The Senate Committee that is looking into Australia’s gig economy published its fourth interim report on February 11, suggesting that more changes are needed to protect contractors from exploitation in on-demand platforms such as Uber.
“There will always be a place for genuine independent contractors in Australia’s workforce, but governments cannot allow companies to use technological and legal gymnastics to disguise what are essentially employment relationships as something they are not,” the Select Committee said in its report.
One of the Committee´s proposals is to extend the regulatory powers of the Fair Work Commission (FWC), the Australian industrial relations tribunal, “beyond employment” to include roles in relation to contracted workers. This would allow the FWC to hold on-demand platforms accountable for certain practices. Other changes would allow the FWC to “set minimum wages and minimum standards and conditions for contracted workers that are commensurate with those enjoyed by employees; arbitrate contract termination disputes; and make orders relating to classes or groups of workers, such as to be able to order that a group of workers be classed as employees, not contractors.”
The final report will likely be issued at the end of March 2022, when the senate will recommend the federal government to implement these changes.
The Senate Committee also sent a message to companies like Uber and Deliveroo for their attempts to avoid formal regulation by offering benefits and insurance to contractors instead of moving to a full employee model.
“Companies like Uber and Deliveroo should see the writing on the wall and join Menulog in seeking to provide a minimum wage and entitlements to their workers.”
Europe Is Moving in the Same Direction
The European Union announced a legislative package with proposals to improve the working conditions of people using digital labor platforms on December 9, 2021. While many platform workers are truly self-employed as defined by the new proposed rules, there are an estimated 5.5 million people working in the EU through digital labor platforms who they believe may be incorrectly classified as self-employed.
The proposal could also require that digital platform companies give up some control over workers to make them truly self-employed.

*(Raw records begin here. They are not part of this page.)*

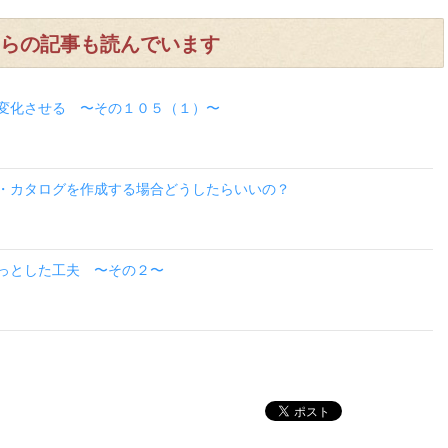
らの記事も読んでいます
変化させる 〜その１０５（１）〜
・カタログを作成する場合どうしたらいいの？
っとした工夫 〜その２〜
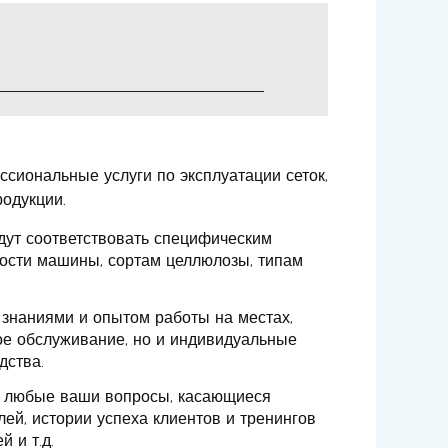
сиональные услуги по эксплуатации сеток,
родукции.
дут соответствовать специфическим
ости машины, сортам целлюлозы, типам
знаниями и опытом работы на местах,
ое обслуживание, но и индивидуальные
дства.
а любые ваши вопросы, касающиеся
алей, истории успеха клиентов и тренингов
 и т.д.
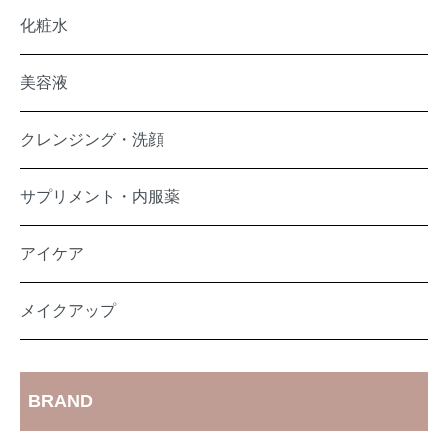
化粧水
美容液
クレンジング・洗顔
サプリメント・内服薬
アイケア
メイクアップ
BRAND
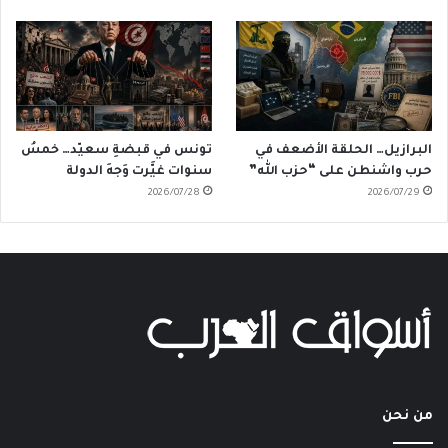
البرازيل… الحلقة الأضعف في
تونس في قبضةِ سعيّد… خمسُ
حرب واشنطن على “حزب الله”
سنوات غيَّرت وَجهَ الدولة
2026/07/28
2026/07/29
من نحن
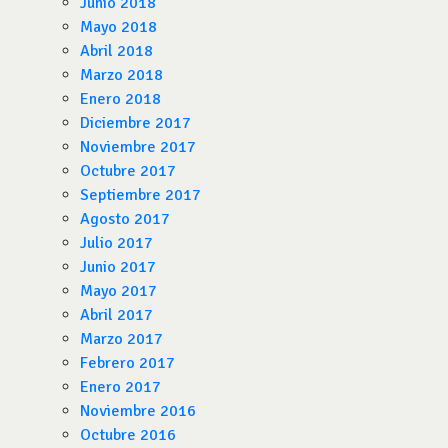
Junio 2018
Mayo 2018
Abril 2018
Marzo 2018
Enero 2018
Diciembre 2017
Noviembre 2017
Octubre 2017
Septiembre 2017
Agosto 2017
Julio 2017
Junio 2017
Mayo 2017
Abril 2017
Marzo 2017
Febrero 2017
Enero 2017
Noviembre 2016
Octubre 2016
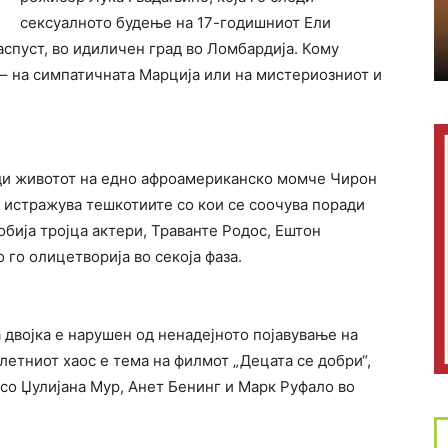
сексуалното будење на 17-годишниот Ели
аспуст, во идиличен град во Ломбардија. Кому
 – на симпатичната Марција или на мистериозниот и
еди животот на едно афроамериканско момче Чирон
и истражува тешкотиите со кои се соочува поради
добија тројца актери, Траванте Родос, Ештон
 го олицетворија во секоја фаза.
а двојка е нарушен од ненадејното појавување на
етниот хаос е тема на филмот „Децата се добри“,
со Џулијана Мур, Анет Бенинг и Марк Руфало во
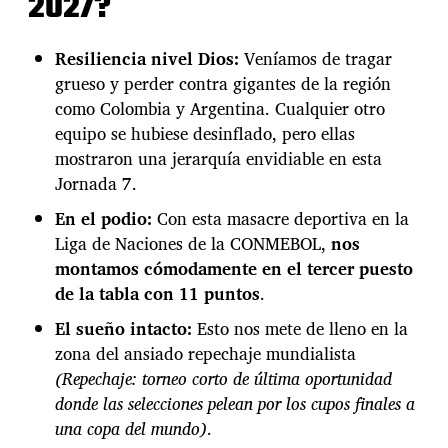
2027?
e
n
i
Resiliencia nivel Dios:
Veníamos de tragar
n
grueso y perder contra gigantes de la región
a
como Colombia y Argentina. Cualquier otro
a
B
equipo se hubiese desinflado, pero ellas
o
mostraron una jerarquía envidiable en esta
l
Jornada 7.
i
v
En el podio:
Con esta masacre deportiva en la
i
Liga de Naciones de la CONMEBOL,
nos
a
montamos cómodamente en el tercer puesto
q
u
de la tabla con 11 puntos
.
e
El sueño intacto:
Esto nos mete de lleno en la
n
o
zona del ansiado repechaje mundialista
s
(Repechaje: torneo corto de última oportunidad
m
donde las selecciones pelean por los cupos finales a
e
una copa del mundo)
.
t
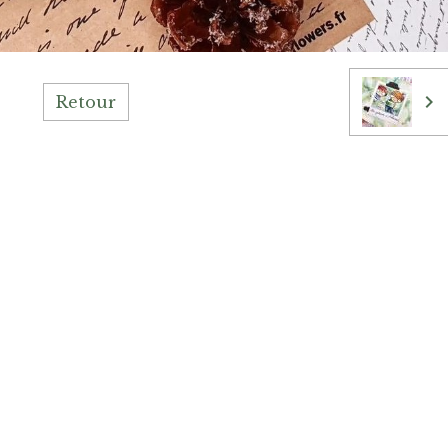
Retour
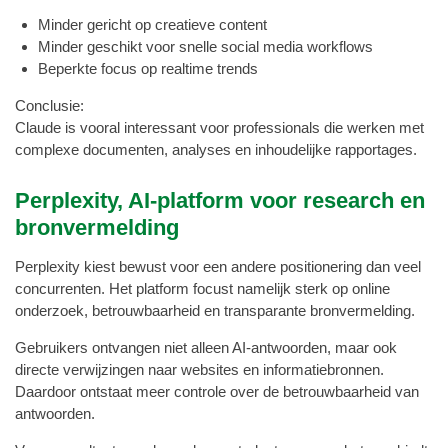
Minder gericht op creatieve content
Minder geschikt voor snelle social media workflows
Beperkte focus op realtime trends
Conclusie:
Claude is vooral interessant voor professionals die werken met
complexe documenten, analyses en inhoudelijke rapportages.
Perplexity, AI-platform voor research en
bronvermelding
Perplexity kiest bewust voor een andere positionering dan veel
concurrenten. Het platform focust namelijk sterk op online
onderzoek, betrouwbaarheid en transparante bronvermelding.
Gebruikers ontvangen niet alleen AI-antwoorden, maar ook
directe verwijzingen naar websites en informatiebronnen.
Daardoor ontstaat meer controle over de betrouwbaarheid van
antwoorden.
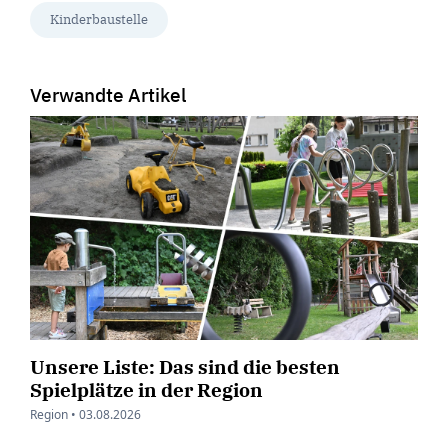
Kinderbaustelle
Verwandte Artikel
Unsere Liste: Das sind die besten
Spielplätze in der Region
Region •
03.08.2026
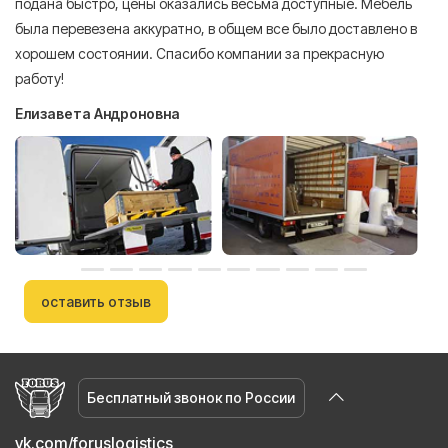
подана быстро, цены оказались весьма доступные. Мебель
сл
была перевезена аккуратно, в общем все было доставлено в
А
хорошем состоянии. Спасибо компании за прекрасную
работу!
Елизавета Андроновна
оставить отзыв
Бесплатный звонок по России
vk.com/foruslogistics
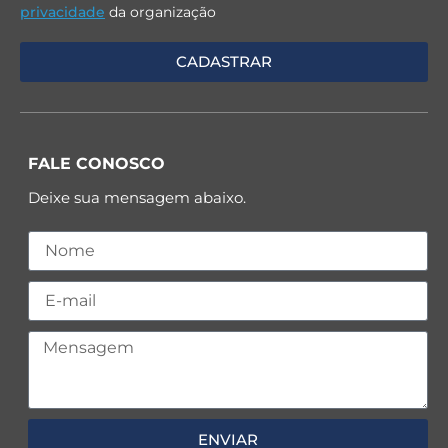
privacidade
da organização
FALE CONOSCO
Deixe sua mensagem abaixo.
ENVIAR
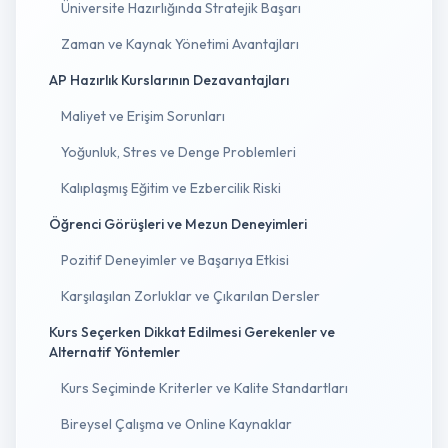
Üniversite Hazırlığında Stratejik Başarı
Zaman ve Kaynak Yönetimi Avantajları
AP Hazırlık Kurslarının Dezavantajları
Maliyet ve Erişim Sorunları
Yoğunluk, Stres ve Denge Problemleri
Kalıplaşmış Eğitim ve Ezbercilik Riski
Öğrenci Görüşleri ve Mezun Deneyimleri
Pozitif Deneyimler ve Başarıya Etkisi
Karşılaşılan Zorluklar ve Çıkarılan Dersler
Kurs Seçerken Dikkat Edilmesi Gerekenler ve
Alternatif Yöntemler
Kurs Seçiminde Kriterler ve Kalite Standartları
Bireysel Çalışma ve Online Kaynaklar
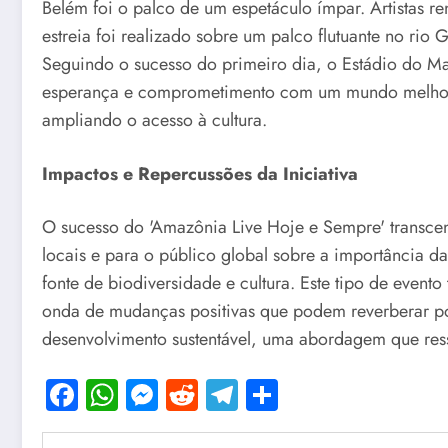
Belém foi o palco de um espetáculo ímpar. Artistas
estreia foi realizado sobre um palco flutuante no r
Seguindo o sucesso do primeiro dia, o Estádio do 
esperança e comprometimento com um mundo melhor. 
ampliando o acesso à cultura.
Impactos e Repercussões da Iniciativa
O sucesso do 'Amazônia Live Hoje e Sempre' transce
locais e para o público global sobre a importância
fonte de biodiversidade e cultura. Este tipo de evento
onda de mudanças positivas que podem reverberar po
desenvolvimento sustentável, uma abordagem que ress
Facebook
WhatsApp
Messenger
Reddit
Telegram
Share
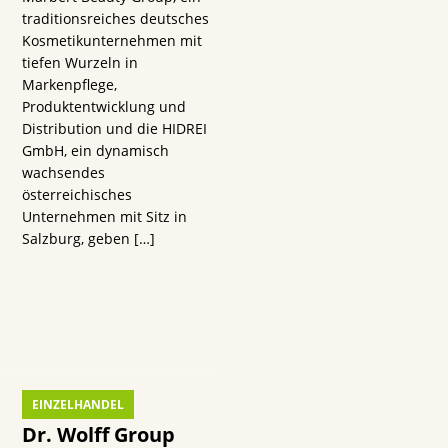
traditionsreiches deutsches
Kosmetikunternehmen mit
tiefen Wurzeln in
s
Markenpflege,
Produktentwicklung und
Distribution und die HIDREI
GmbH, ein dynamisch
wachsendes
österreichisches
Unternehmen mit Sitz in
n
Salzburg, geben
[…]
EINZELHANDEL
Dr. Wolff Group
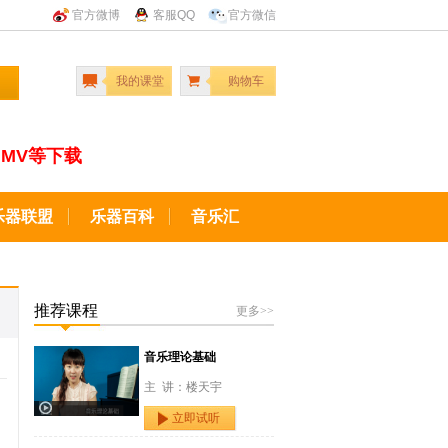
官方微博
客服QQ
官方微信
我的课堂
购物车
MV等下载
乐器联盟
乐器百科
音乐汇
推荐课程
更多>>
音乐理论基础
主 讲：楼天宇
立即试听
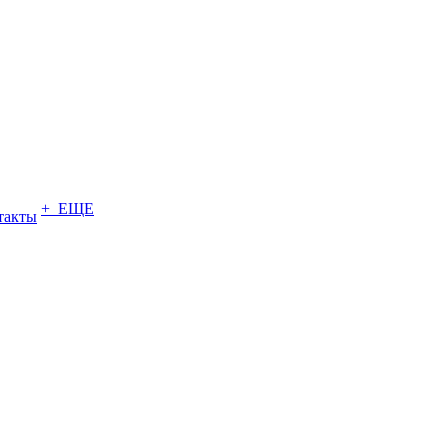
+ ЕЩЕ
такты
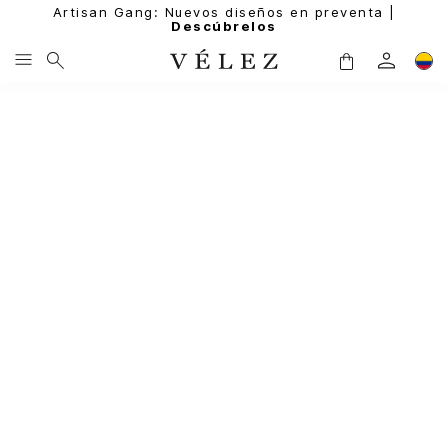
Artisan Gang: Nuevos diseños en preventa |
Descúbrelos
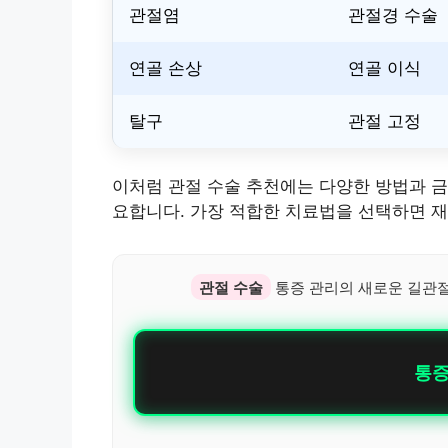
관절염
관절경 수술
연골 손상
연골 이식
탈구
관절 고정
이처럼 관절 수술 추천에는 다양한 방법과 금
요합니다. 가장 적합한 치료법을 선택하면 
관절 수술
통증 관리의 새로운 길관절
통증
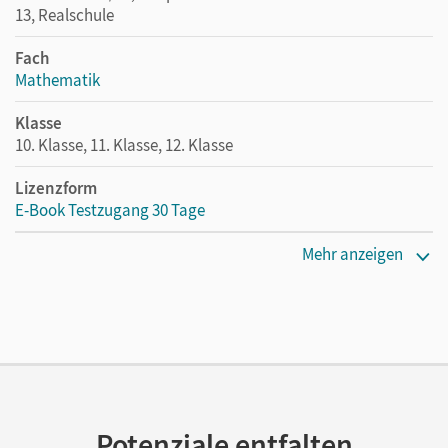
13, Realschule
Fach
Mathematik
Klasse
10. Klasse, 11. Klasse, 12. Klasse
Lizenzform
E-Book Testzugang 30 Tage
Erscheinungsdatum
Mehr anzeigen
30.08.2024
Lizenztext
Kostenloser Zugang, um das E-Book 30 Tage lang zu testen
Verlag
Cornelsen Verlag
Potenziale entfalten
Autor/-in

As employees, workers would be entitled to paid annual leave, collective bargaining and other benefits. The EU estimates the reclassification of employees could cost the industry as much as $5.1 billion.
In addition to the reclassification of contractors as employees, the proposed legislation also introduces new regulations for algorithmic management, which may have a compound negative effect on some of these companies. The proposed directive would require digital platforms to ensure human monitoring of automated systems and to establish appropriate channels for discussing and requesting review of such decisions.
The legislative proposal on digital labor platforms will now be submitted for discussion to the EU Parliament, where amendments may be introduced, and approval isn’t expected before the end of the year.
US Is Taking Small Steps, Too
The National Labor Relations Board, a U.S. federal independent agency which oversees union activity and workers’ rights, is assessing whether the agency should reconsider its standard for determining the independent contractor status of workers.
If the agency changes or reinstates a previous standard, that wouldn’t mean that gig workers would automatically be classified as employees — but it could make it easier for them to prove it.
With this consultation, the NLRB wants to see if there is appetite among companies and employees for a new change in the working relationships. While this is just the first step in reviewing a standard, not a change in the law to reclassify workers, it shows that the current status of gig workers may not fit well in the legal framework, as Uber has consistently proved around the country and elsewhere.